Louis XVIII (1785 - 1840?), known as Louis-Charles, was King of France in the 1820s. Although Sobel does not specifically say so, it is likely that he was the younger brother of Louis Joseph, who became King Louis XVII in 1793, and that he succeeded as King of France after his brother's death in the early 19th century. Sobel mentions that Louis XVIII was strongly anti-British, which was to be expected of someone who grew up seeing Paris occupied for several years by British troops, and his royal brother reduced to a British puppet.
Louis' anti-British feelings led him to make common cause with Mexican President Andrew Jackson, whose own hatred of the British was well-known. In February 1824 it was revealed that Louis' government had agreed to loan $4 million to the Mexican government, with more to come later on.
Sobel makes no further mention of Louis XVIII after the 1820s. By 1845 he had been succeeded on the French throne by Henry V.
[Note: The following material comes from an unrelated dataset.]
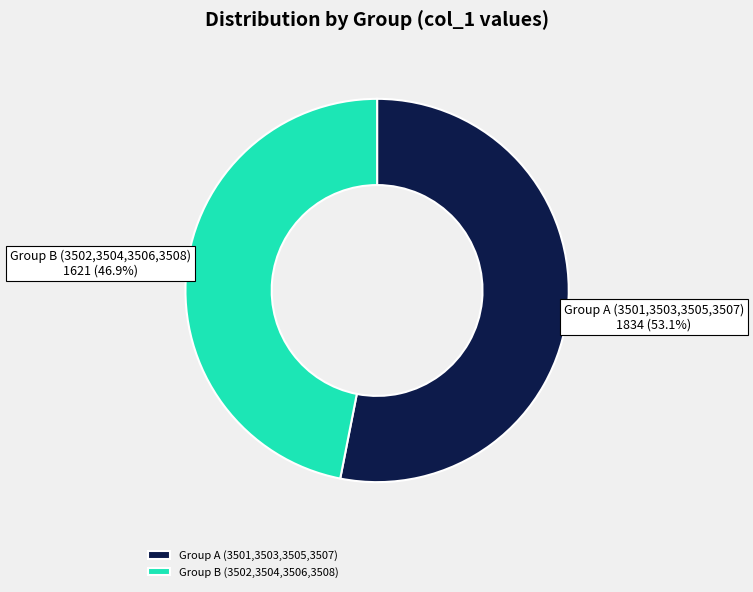

Between Group A (3501,3503,3505,3507) and Group B (3502,3504,3506,3508), which is larger?

Group A (3501,3503,3505,3507)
Sobel's source for Louis XVIII and his alliance with Jackson is Henri de Amory's The Ghost of Lafayette: The Franco-Mexican Alliance (Mexico City, 1959).
IOW Louis-Charles outlived his older brother Louis Joseph and became the presumptive King of France after his father's execution in 1793. He was never crowned and never reigned, but French royalists refer to him as Louis XVII. Louis-Charles died in captivity in 1795, after which his uncle the Count of Provence claimed the throne as Louis XVIII.